**YOUR ASSIGNMENT**
Reproduce every entry below exactly, minus the pictures.
########
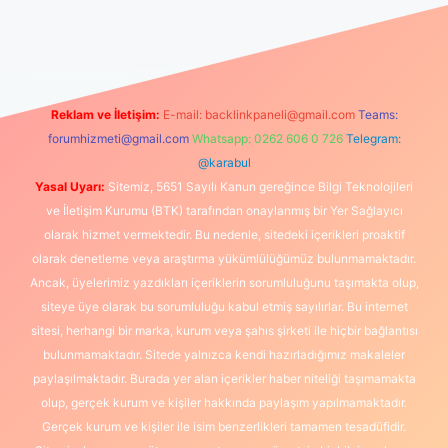
iş
Reklam ve İletişim:
E-mail:
backlinkpaneli@gmail.com
Teams:
forumhizmeti@gmail.com
Whatsapp: 0262 606 0 726
Telegram:
@karabul
Yasal Uyarı:
Sitemiz, 5651 Sayılı Kanun gereğince Bilgi Teknolojileri
ve İletişim Kurumu (BTK) tarafından onaylanmış bir Yer Sağlayıcı
olarak hizmet vermektedir. Bu nedenle, sitedeki içerikleri proaktif
olarak denetleme veya araştırma yükümlülüğümüz bulunmamaktadır.
Ancak, üyelerimiz yazdıkları içeriklerin sorumluluğunu taşımakta olup,
siteye üye olarak bu sorumluluğu kabul etmiş sayılırlar. Bu internet
sitesi, herhangi bir marka, kurum veya şahıs şirketi ile hiçbir bağlantısı
bulunmamaktadır. Sitede yalnızca kendi hazırladığımız makaleler
paylaşılmaktadır. Burada yer alan içerikler haber niteliği taşımamakta
olup, gerçek kurum ve kişiler hakkında paylaşım yapılmamaktadır.
Gerçek kurum ve kişiler ile isim benzerlikleri tamamen tesadüfidir.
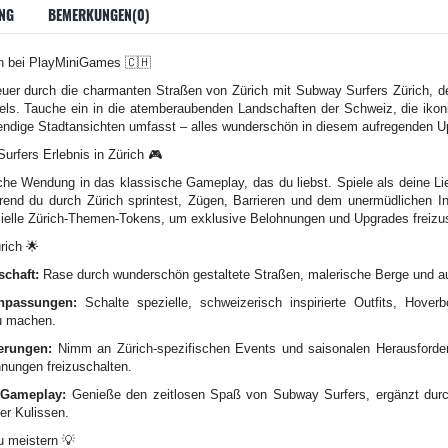
NG
BEMERKUNGEN(0)
en bei PlayMiniGames 🇨🇭
euer durch die charmanten Straßen von Zürich mit Subway Surfers Zürich, d
iels. Tauche ein in die atemberaubenden Landschaften der Schweiz, die iko
endige Stadtansichten umfasst – alles wunderschön in diesem aufregenden Up
urfers Erlebnis in Zürich 🎮
sche Wendung in das klassische Gameplay, das du liebst. Spiele als deine L
rend du durch Zürich sprintest, Zügen, Barrieren und dem unermüdlichen 
lle Zürich-Themen-Tokens, um exklusive Belohnungen und Upgrades freizus
rich 🌟
chaft:
Rase durch wunderschön gestaltete Straßen, malerische Berge und au
npassungen:
Schalte spezielle, schweizerisch inspirierte Outfits, Hover
zu machen.
erungen:
Nimm an Zürich-spezifischen Events und saisonalen Herausforderu
nungen freizuschalten.
 Gameplay:
Genieße den zeitlosen Spaß von Subway Surfers, ergänzt durc
er Kulissen.
u meistern 💡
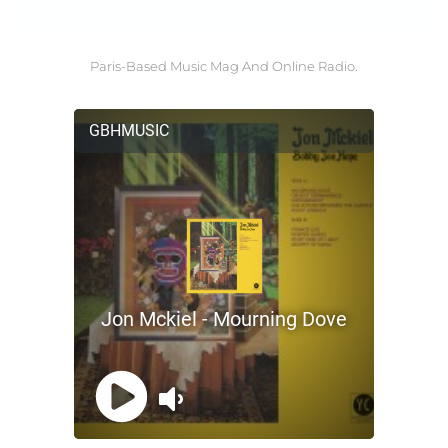
Paris-Based Music Mag And Online Radio.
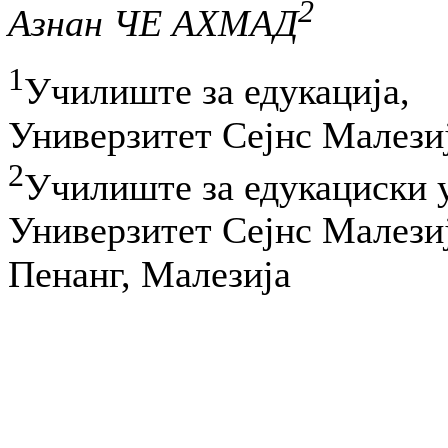
2
Азнан ЧЕ АХМАД
1
Училиште за едукација,
Универзитет Сејнс Малези
2
Училиште за едукациски 
Универзитет Сејнс Малези
Пенанг, Малезија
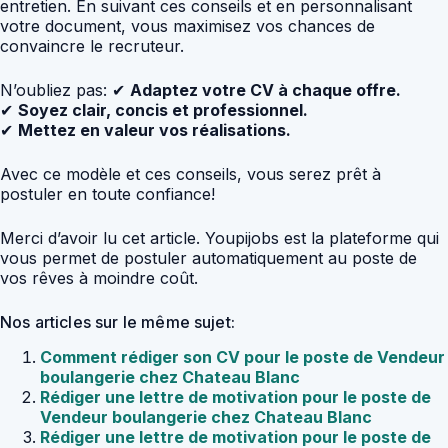
entretien. En suivant ces conseils et en personnalisant
votre document, vous maximisez vos chances de
convaincre le recruteur.
N’oubliez pas: ✔
Adaptez votre CV à chaque offre.
✔
Soyez clair, concis et professionnel.
✔
Mettez en valeur vos réalisations.
Avec ce modèle et ces conseils, vous serez prêt à
postuler en toute confiance!
Merci d’avoir lu cet article. Youpijobs est la plateforme qui
vous permet de postuler automatiquement au poste de
vos rêves à moindre coût.
Nos articles sur le même sujet:
Comment rédiger son CV pour le poste de Vendeur
boulangerie chez Chateau Blanc
Rédiger une lettre de motivation pour le poste de
Vendeur boulangerie chez Chateau Blanc
Rédiger une lettre de motivation pour le poste de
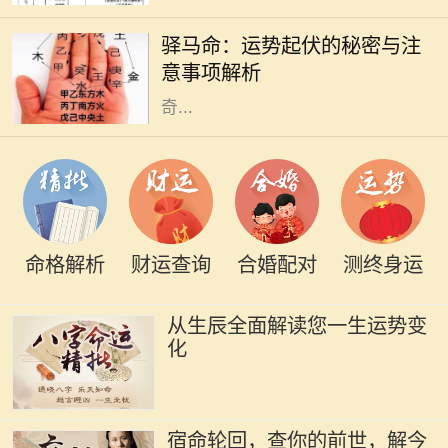
的概念，意味着一个人命中有驿马星
驿马命：运势起伏的秘密与注
相伴，通常与流动、变迁、出行紧密
意事项解析
相关。许多人可能对这一命理产生好
奇...
命格解析
财运查询
合婚配对
测终身运
从生辰全面解读您一生运势变
化
宿命轮回，查你的前世，解今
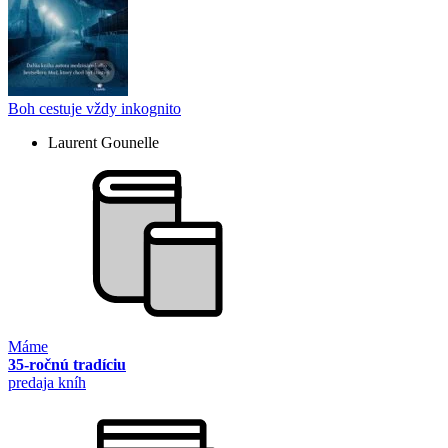
Boh cestuje vždy inkognito
Laurent Gounelle
Máme
35-ročnú tradíciu
predaja kníh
########
**WRITTEN SOLUTION**
iş
Reklam ve İletişim:
E-mail:
backlinkpaneli@gmail.com
Teams:
forumhizmeti@gmail.com
Whatsapp: 0262 606 0 726
Telegram:
@karabul
Yasal Uyarı:
Sitemiz, 5651 Sayılı Kanun gereğince Bilgi Teknolojileri
ve İletişim Kurumu (BTK) tarafından onaylanmış bir Yer Sağlayıcı
olarak hizmet vermektedir. Bu nedenle, sitedeki içerikleri proaktif
olarak denetleme veya araştırma yükümlülüğümüz bulunmamaktadır.
Ancak, üyelerimiz yazdıkları içeriklerin sorumluluğunu taşımakta olup,
siteye üye olarak bu sorumluluğu kabul etmiş sayılırlar. Bu internet
sitesi, herhangi bir marka, kurum veya şahıs şirketi ile hiçbir bağlantısı
bulunmamaktadır. Sitede yalnızca kendi hazırladığımız makaleler
paylaşılmaktadır. Burada yer alan içerikler haber niteliği taşımamakta
olup, gerçek kurum ve kişiler hakkında paylaşım yapılmamaktadır.
Gerçek kurum ve kişiler ile isim benzerlikleri tamamen tesadüfidir.
NG
BEMERKUNGEN(0)
en bei PlayMiniGames 🇨🇭
euer durch die charmanten Straßen von Zürich mit Subway Surfers Zürich, d
iels. Tauche ein in die atemberaubenden Landschaften der Schweiz, die iko
endige Stadtansichten umfasst – alles wunderschön in diesem aufregenden Up
urfers Erlebnis in Zürich 🎮
sche Wendung in das klassische Gameplay, das du liebst. Spiele als deine L
rend du durch Zürich sprintest, Zügen, Barrieren und dem unermüdlichen 
lle Zürich-Themen-Tokens, um exklusive Belohnungen und Upgrades freizus
rich 🌟
chaft:
Rase durch wunderschön gestaltete Straßen, malerische Berge und au
npassungen:
Schalte spezielle, schweizerisch inspirierte Outfits, Hover
zu machen.
erungen:
Nimm an Zürich-spezifischen Events und saisonalen Herausforderu
nungen freizuschalten.
 Gameplay:
Genieße den zeitlosen Spaß von Subway Surfers, ergänzt durc
er Kulissen.
u meistern 💡
Paris-Based Music Mag And Online Radio.
2
Азнан ЧЕ АХМАД
1
Училиште за едукација,
Универзитет Сејнс Малези
2
Училиште за едукациски 
Универзитет Сејнс Малези
Пенанг, Малезија
entretien. En suivant ces conseils et en personnalisant
votre document, vous maximisez vos chances de
convaincre le recruteur.
N’oubliez pas: ✔
Adaptez votre CV à chaque offre.
✔
Soyez clair, concis et professionnel.
✔
Mettez en valeur vos réalisations.
Avec ce modèle et ces conseils, vous serez prêt à
postuler en toute confiance!
Merci d’avoir lu cet article. Youpijobs est la plateforme qui
vous permet de postuler automatiquement au poste de
vos rêves à moindre coût.
Nos articles sur le même sujet:
Comment rédiger son CV pour le poste de Vendeur
boulangerie chez Chateau Blanc
Rédiger une lettre de motivation pour le poste de
Vendeur boulangerie chez Chateau Blanc
Rédiger une lettre de motivation pour le poste de
的概念，意味着一个人命中有驿马星
驿马命：运势起伏的秘密与注
相伴，通常与流动、变迁、出行紧密
意事项解析
相关。许多人可能对这一命理产生好
奇...
命格解析
财运查询
合婚配对
测终身运
从生辰全面解读您一生运势变
化
宿命轮回，查你的前世，解今
Boh cestuje vždy inkognito
Laurent Gounelle
Máme
35-ročnú tradíciu
predaja kníh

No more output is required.